The task:
Consider the data that follows and state how many lines contain the string "Alan", using the number alone.

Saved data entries
***

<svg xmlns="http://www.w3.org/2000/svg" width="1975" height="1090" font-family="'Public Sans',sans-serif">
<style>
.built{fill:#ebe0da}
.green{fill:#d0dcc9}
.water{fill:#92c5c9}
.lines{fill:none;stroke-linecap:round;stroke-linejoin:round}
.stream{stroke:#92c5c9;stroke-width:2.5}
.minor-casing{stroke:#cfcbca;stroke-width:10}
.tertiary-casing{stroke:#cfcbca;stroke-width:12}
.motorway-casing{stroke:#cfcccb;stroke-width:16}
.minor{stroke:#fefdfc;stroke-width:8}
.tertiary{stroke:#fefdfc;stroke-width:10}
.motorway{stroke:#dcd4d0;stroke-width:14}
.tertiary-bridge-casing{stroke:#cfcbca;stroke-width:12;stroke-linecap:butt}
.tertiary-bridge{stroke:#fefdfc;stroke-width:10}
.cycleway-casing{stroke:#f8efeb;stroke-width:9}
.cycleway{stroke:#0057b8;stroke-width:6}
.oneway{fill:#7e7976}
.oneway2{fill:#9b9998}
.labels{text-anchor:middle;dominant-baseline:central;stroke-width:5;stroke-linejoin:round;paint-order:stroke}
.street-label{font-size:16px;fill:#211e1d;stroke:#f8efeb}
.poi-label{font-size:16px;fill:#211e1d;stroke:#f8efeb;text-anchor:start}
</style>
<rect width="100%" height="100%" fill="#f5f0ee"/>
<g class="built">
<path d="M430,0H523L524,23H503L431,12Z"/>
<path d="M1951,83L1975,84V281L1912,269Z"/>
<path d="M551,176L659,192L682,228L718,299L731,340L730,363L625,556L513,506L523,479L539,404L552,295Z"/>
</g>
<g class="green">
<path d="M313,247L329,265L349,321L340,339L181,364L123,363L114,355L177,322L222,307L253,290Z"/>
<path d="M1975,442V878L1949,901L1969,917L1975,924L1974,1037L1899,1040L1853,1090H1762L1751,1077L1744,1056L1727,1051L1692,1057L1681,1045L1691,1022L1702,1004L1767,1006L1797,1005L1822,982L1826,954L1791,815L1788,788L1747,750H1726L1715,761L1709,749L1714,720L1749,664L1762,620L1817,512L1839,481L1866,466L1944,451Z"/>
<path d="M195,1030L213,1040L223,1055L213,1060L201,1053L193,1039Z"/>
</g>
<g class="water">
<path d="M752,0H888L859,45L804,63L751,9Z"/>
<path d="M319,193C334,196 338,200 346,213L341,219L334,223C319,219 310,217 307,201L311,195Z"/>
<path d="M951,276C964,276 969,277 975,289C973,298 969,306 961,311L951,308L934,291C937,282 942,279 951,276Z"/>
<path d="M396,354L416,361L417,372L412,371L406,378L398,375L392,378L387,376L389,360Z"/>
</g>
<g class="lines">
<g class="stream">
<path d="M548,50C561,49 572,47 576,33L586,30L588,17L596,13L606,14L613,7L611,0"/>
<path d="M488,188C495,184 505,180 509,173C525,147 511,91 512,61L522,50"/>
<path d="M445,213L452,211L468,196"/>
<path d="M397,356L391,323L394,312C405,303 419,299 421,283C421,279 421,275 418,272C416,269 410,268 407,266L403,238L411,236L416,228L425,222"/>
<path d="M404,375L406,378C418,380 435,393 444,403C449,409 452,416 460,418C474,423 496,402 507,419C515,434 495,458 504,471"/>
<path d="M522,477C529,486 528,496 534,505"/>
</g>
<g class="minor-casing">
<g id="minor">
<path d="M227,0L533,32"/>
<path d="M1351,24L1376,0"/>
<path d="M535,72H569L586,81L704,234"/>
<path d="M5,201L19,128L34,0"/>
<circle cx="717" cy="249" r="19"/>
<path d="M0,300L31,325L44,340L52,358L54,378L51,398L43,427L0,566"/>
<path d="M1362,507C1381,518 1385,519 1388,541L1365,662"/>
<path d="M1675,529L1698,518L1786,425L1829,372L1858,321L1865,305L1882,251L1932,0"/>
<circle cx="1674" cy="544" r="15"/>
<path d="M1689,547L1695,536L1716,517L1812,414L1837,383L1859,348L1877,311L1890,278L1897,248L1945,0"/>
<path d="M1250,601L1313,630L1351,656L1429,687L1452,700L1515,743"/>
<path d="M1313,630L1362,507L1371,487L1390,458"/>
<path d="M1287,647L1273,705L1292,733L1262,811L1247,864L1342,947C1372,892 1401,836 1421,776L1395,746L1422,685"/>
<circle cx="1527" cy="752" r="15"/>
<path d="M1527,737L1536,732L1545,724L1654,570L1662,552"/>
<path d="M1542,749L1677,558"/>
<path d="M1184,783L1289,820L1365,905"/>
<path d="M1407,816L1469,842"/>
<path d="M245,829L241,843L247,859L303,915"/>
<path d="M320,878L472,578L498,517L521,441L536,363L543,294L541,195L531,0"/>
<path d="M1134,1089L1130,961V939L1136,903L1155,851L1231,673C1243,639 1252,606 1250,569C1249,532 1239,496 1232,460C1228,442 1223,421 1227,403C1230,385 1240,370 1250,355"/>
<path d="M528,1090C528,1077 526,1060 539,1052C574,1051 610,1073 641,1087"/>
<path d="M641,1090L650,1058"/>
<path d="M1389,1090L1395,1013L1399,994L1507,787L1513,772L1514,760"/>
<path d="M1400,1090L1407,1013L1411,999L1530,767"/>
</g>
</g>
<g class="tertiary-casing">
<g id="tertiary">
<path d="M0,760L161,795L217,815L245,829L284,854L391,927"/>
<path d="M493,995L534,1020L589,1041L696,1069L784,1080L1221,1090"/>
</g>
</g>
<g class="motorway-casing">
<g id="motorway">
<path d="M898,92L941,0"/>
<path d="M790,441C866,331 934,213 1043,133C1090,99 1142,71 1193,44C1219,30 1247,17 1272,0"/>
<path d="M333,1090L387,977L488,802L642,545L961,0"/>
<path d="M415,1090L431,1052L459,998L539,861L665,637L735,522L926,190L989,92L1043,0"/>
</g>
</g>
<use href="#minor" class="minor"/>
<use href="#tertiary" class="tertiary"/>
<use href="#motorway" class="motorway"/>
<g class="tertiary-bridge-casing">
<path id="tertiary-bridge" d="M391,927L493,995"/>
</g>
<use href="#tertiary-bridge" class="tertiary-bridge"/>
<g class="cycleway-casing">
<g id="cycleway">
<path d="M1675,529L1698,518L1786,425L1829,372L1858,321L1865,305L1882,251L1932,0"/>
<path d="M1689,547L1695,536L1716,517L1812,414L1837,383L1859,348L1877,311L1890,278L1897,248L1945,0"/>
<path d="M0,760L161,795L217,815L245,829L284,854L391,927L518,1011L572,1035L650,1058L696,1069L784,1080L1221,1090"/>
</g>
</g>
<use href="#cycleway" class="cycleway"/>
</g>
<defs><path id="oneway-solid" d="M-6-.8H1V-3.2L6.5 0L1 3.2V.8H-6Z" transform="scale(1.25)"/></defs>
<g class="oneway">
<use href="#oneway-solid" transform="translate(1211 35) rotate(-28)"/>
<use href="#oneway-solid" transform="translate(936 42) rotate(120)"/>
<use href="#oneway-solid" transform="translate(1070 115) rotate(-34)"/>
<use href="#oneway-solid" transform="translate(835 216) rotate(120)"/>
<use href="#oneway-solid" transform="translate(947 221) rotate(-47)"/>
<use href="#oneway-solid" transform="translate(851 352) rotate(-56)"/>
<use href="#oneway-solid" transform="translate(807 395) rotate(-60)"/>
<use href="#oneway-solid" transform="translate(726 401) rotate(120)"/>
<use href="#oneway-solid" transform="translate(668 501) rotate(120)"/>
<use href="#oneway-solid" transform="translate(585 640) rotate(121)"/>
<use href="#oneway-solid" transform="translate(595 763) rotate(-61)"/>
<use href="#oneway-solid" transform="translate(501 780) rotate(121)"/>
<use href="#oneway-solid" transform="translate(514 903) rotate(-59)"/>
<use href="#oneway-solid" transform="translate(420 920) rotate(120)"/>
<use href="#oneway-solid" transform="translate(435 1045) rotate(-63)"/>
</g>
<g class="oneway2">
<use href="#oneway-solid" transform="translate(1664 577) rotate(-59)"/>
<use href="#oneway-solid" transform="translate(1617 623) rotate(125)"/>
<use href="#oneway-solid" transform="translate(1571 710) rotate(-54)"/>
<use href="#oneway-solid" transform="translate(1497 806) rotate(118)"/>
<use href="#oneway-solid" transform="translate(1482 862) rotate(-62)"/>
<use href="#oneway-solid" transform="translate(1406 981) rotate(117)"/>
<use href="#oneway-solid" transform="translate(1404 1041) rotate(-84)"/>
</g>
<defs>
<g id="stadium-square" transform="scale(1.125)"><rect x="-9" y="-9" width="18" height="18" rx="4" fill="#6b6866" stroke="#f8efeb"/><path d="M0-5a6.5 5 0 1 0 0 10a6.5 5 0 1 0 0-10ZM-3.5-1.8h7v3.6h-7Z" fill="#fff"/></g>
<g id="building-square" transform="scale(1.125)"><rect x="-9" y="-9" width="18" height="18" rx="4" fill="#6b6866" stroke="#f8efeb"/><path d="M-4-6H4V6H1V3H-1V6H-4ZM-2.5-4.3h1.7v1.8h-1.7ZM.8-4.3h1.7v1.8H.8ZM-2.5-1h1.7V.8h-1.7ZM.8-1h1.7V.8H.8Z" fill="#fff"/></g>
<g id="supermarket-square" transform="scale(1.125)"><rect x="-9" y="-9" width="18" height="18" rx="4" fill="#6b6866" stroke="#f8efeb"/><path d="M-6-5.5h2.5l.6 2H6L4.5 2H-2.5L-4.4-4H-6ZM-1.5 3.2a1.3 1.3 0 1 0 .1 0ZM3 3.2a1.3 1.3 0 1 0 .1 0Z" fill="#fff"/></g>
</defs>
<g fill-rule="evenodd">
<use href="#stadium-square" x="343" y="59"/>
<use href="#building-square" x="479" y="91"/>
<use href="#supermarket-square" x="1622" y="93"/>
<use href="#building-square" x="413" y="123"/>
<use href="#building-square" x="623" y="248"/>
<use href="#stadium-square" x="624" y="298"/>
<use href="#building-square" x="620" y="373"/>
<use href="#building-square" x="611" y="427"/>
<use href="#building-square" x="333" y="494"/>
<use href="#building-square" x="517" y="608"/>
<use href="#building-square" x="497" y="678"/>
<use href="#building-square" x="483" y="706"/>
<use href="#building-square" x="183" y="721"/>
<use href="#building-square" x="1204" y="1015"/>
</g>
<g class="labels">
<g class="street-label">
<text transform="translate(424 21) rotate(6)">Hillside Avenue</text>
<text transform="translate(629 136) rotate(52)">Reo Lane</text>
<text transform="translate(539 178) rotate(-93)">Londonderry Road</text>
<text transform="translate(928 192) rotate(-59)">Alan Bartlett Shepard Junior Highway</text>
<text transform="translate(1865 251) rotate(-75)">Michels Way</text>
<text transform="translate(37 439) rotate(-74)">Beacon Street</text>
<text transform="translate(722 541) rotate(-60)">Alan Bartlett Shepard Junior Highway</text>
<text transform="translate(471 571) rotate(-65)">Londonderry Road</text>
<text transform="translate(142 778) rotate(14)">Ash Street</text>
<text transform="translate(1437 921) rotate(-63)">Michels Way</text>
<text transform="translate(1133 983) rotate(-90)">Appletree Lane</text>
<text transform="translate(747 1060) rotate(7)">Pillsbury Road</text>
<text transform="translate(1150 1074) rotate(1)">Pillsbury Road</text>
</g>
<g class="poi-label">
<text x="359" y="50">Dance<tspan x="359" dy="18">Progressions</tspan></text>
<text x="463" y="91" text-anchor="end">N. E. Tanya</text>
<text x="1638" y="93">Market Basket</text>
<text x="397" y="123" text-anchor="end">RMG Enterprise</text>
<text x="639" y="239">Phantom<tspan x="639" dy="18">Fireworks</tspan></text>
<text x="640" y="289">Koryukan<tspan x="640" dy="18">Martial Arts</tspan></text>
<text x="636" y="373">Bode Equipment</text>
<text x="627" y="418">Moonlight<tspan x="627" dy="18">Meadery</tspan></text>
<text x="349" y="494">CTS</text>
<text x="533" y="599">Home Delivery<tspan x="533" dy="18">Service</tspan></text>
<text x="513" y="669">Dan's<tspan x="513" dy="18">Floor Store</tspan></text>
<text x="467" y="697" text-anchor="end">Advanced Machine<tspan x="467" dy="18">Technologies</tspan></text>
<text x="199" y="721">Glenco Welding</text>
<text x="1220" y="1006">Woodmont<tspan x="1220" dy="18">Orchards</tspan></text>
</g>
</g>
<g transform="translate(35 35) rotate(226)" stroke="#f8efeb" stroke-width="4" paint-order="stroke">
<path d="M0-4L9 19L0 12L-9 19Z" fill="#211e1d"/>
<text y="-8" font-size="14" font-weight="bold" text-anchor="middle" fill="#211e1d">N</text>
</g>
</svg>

***

Finished task:
2